In the early 1880's, the young City of Winnipeg was experiencing its first economic boom. A wild and wooly location at the time, the tough freighters, railroaders and labourers making up the bulk of the population preferred boozing and gambling as their favourite forms of leisure.

However, for those citizens that were looking to build and not lose fortunes, more civilized activities were pursued. Soccer, lacrosse, rugby and baseball were popular in the warmer months and by 1886 snowshoeing, curling and skating were popular winter sports.

One of the many Easterners who migrated to Winnipeg was lawyer Patrick Anderson Macdonald who had settled in Winnipeg in 1880. In 1886 while on a visit to Montreal, MacDonald observed that organized hockey had captured the interest of Easterners. Hockey clubs and leagues had formed and fans were packing the rinks, and paying, to watch.

A noted sports enthusiast, MacDonald returned to Winnipeg with the type of hockey stick used in the East.

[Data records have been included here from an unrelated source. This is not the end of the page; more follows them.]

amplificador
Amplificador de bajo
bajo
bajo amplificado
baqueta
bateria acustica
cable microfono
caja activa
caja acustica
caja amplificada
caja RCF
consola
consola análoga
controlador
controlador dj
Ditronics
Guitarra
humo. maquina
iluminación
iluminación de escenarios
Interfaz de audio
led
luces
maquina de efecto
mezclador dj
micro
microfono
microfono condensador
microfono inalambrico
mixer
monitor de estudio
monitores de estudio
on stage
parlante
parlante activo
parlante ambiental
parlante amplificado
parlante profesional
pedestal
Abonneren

That winter, he arranged a few informal games which were played on the Red River and other outside rinks.

Skating was a wildly popular sport in the 1880's and a number of indoor skating rinks were quickly built in Winnipeg. It was not until 1887 however, that hockey was played indoors, at what was known as the Royal Rink.

The teams playing against each other in most of these informal games--both indoors and outdoors--were the"Bankers" and the "All-Comers. With no suitable facility available the game struggled to catch on. Outdoor rinks were make-shift leaving players and observers at the mercy of prairie winter conditions.

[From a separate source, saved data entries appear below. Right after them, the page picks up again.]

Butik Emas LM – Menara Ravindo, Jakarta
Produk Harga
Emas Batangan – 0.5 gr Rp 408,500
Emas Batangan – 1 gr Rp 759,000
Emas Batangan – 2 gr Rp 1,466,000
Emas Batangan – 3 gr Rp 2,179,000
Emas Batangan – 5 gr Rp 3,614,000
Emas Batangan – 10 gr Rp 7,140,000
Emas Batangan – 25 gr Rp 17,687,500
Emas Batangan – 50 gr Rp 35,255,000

In February, 1890 the public took notice through newspaper reports of a group of hockey regulars playing the Eastern game of hockey. It seemed the rough nature of the matches required ambulances to wait nearby.

Interest slowly grew among young males and the formation of a hockey league took shape. On November 3, 1890, at the instigation of Jack Armytage the Victoria Hockey Club was formed. The Winnipeg Free Press reported that the new club was going to "go into the sport for all they are worth."

A short time later Fred W. Ashe formed "The Winnipegs" followed by a third hockey club, organized by the Royal Canadian Dragoons, simply named "Fort Osborne".

On December 20, 1890, the first recorded hockey game in Western Canada was played between the Winnipeg Victorias and the Winnipegs at the outdoor Winnipeg Railway Rink on the Assiniboine River. A sparse crowd paid 15 cents each to watch the Victorias post a 4-1 victory over the Winnipegs.